• Veri kesiti
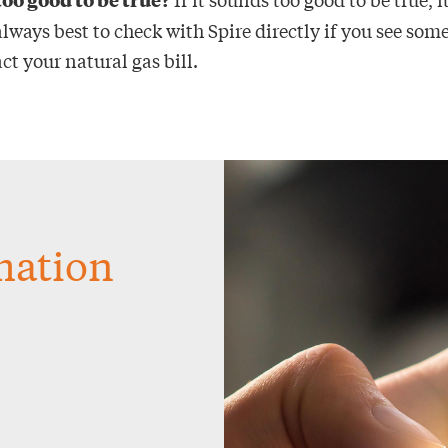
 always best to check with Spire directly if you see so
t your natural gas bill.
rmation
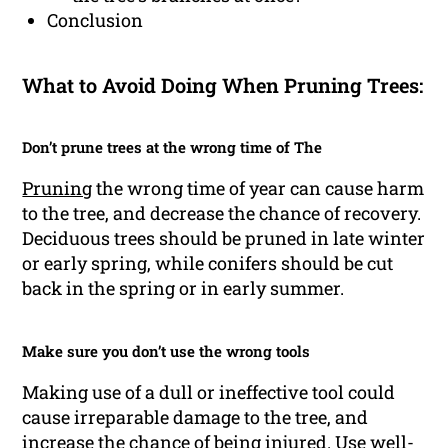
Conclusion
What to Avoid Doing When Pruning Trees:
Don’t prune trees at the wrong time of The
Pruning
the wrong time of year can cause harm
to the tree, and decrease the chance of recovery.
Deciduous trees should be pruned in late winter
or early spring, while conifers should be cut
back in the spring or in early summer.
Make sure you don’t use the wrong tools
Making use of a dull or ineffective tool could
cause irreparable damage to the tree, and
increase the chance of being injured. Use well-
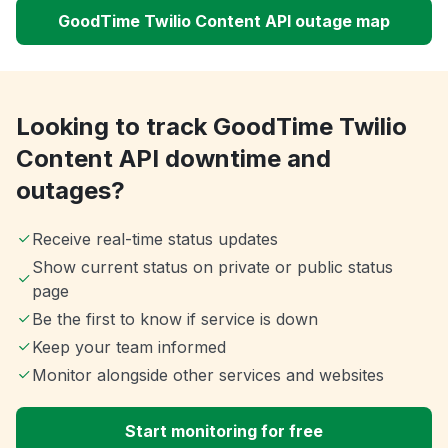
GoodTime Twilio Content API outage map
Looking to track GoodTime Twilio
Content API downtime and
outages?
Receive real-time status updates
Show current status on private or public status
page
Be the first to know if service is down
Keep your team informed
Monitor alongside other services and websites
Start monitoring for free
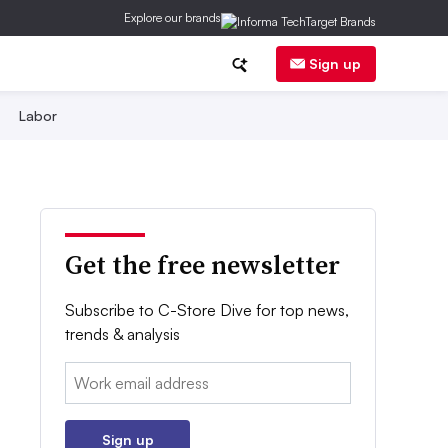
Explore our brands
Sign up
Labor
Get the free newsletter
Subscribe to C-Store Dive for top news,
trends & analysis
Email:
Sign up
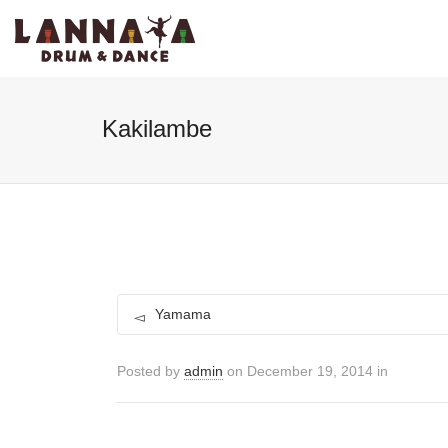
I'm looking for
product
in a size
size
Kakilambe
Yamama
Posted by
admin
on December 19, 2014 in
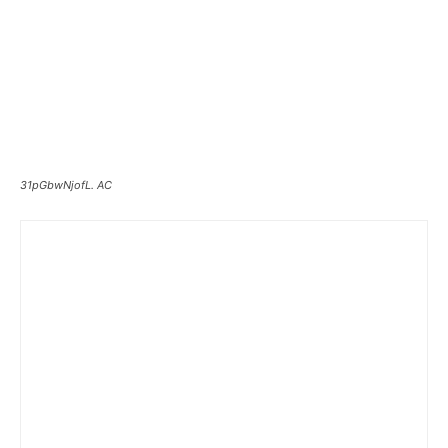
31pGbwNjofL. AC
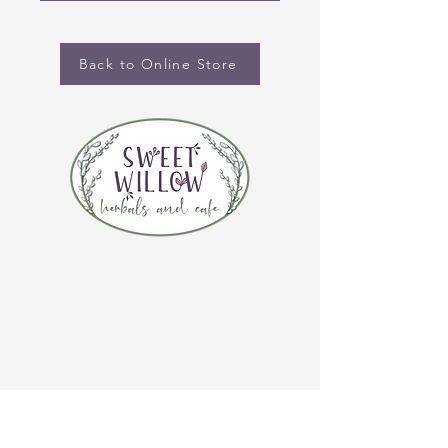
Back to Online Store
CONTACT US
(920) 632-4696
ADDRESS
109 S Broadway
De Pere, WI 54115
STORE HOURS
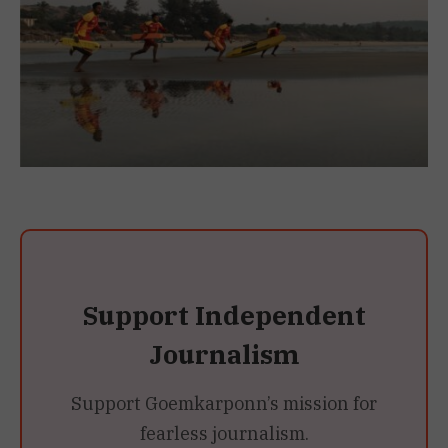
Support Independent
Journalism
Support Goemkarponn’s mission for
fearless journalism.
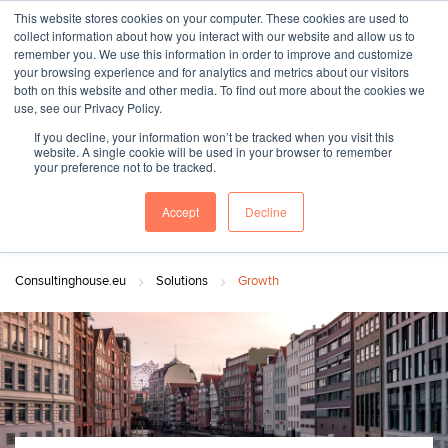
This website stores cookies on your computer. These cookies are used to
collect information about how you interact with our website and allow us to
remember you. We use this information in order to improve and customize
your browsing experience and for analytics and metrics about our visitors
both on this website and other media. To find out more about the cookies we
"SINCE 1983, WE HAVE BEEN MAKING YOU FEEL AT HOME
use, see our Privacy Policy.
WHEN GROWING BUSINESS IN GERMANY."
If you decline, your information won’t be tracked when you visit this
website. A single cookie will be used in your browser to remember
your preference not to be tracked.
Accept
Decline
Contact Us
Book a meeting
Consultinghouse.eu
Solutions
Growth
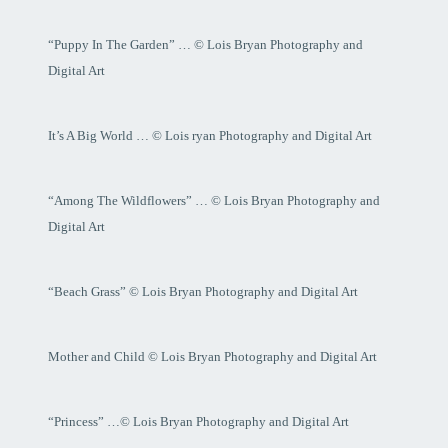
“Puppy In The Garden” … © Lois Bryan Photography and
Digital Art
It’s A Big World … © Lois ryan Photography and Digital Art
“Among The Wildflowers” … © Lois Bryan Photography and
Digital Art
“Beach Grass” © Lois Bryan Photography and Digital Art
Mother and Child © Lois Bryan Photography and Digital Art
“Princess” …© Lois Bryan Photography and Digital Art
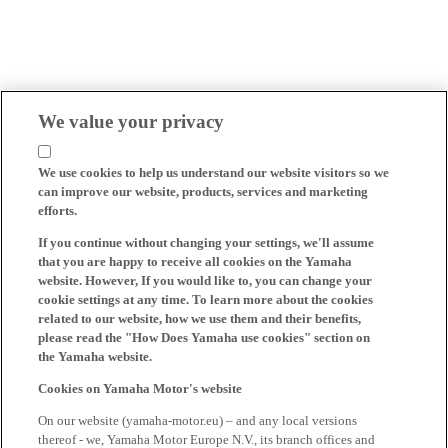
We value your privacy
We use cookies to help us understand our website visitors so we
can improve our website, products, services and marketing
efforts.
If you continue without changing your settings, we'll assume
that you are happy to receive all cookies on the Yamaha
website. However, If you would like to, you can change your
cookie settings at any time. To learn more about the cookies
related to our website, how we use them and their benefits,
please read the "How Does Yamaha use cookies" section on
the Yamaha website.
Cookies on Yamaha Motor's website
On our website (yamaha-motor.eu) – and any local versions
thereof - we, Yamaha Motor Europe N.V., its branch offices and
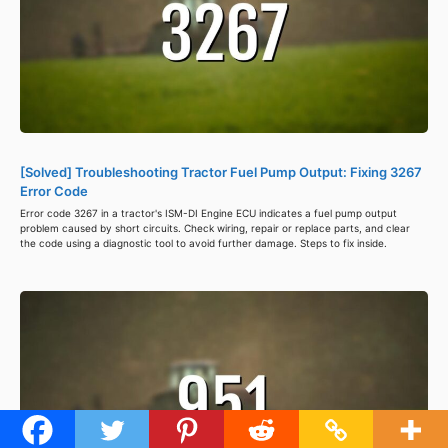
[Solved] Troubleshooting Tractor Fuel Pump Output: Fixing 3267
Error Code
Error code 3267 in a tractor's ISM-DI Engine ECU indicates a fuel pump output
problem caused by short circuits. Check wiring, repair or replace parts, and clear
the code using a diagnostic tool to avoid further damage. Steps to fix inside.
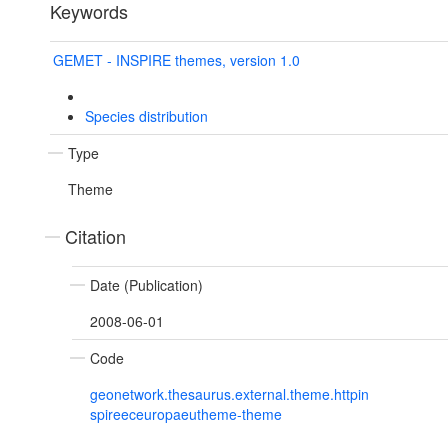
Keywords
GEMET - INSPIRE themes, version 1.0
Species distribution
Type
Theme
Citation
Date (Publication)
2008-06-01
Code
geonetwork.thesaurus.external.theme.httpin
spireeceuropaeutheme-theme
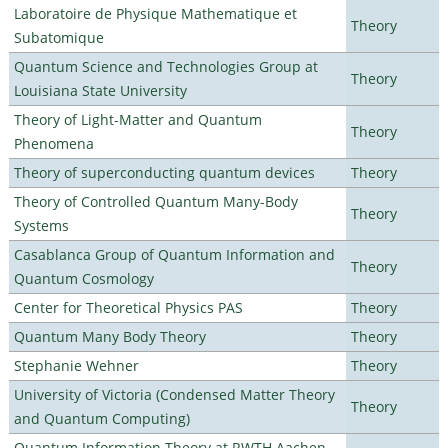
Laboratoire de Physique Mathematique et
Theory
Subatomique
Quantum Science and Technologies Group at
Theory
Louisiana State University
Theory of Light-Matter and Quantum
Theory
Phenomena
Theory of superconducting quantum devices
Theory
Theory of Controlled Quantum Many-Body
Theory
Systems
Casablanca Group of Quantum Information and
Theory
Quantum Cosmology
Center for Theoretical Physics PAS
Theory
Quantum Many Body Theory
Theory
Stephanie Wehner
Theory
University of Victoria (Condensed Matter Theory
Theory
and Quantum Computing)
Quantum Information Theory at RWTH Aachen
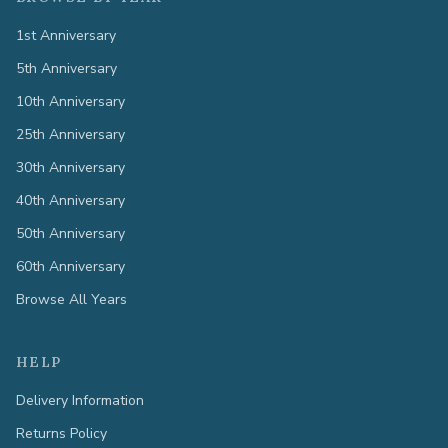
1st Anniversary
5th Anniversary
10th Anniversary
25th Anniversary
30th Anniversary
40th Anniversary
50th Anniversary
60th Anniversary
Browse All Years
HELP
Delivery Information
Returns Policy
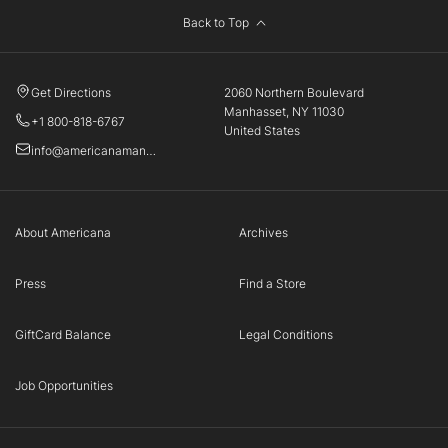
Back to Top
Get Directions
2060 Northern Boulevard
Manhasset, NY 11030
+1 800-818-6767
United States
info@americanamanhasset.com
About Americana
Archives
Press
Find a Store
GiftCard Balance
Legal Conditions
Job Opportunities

• Yapılacak işlem
Yukarıdaki verilerde "Error" kelimesini içeren satırların hepsini çıkarır mısın? Büyük-küçük harf ayrımını dikkate al.

• Tamamlanan görev
Error Code
Error code 3267 in a tractor's ISM-DI Engine ECU indicates a fuel pump output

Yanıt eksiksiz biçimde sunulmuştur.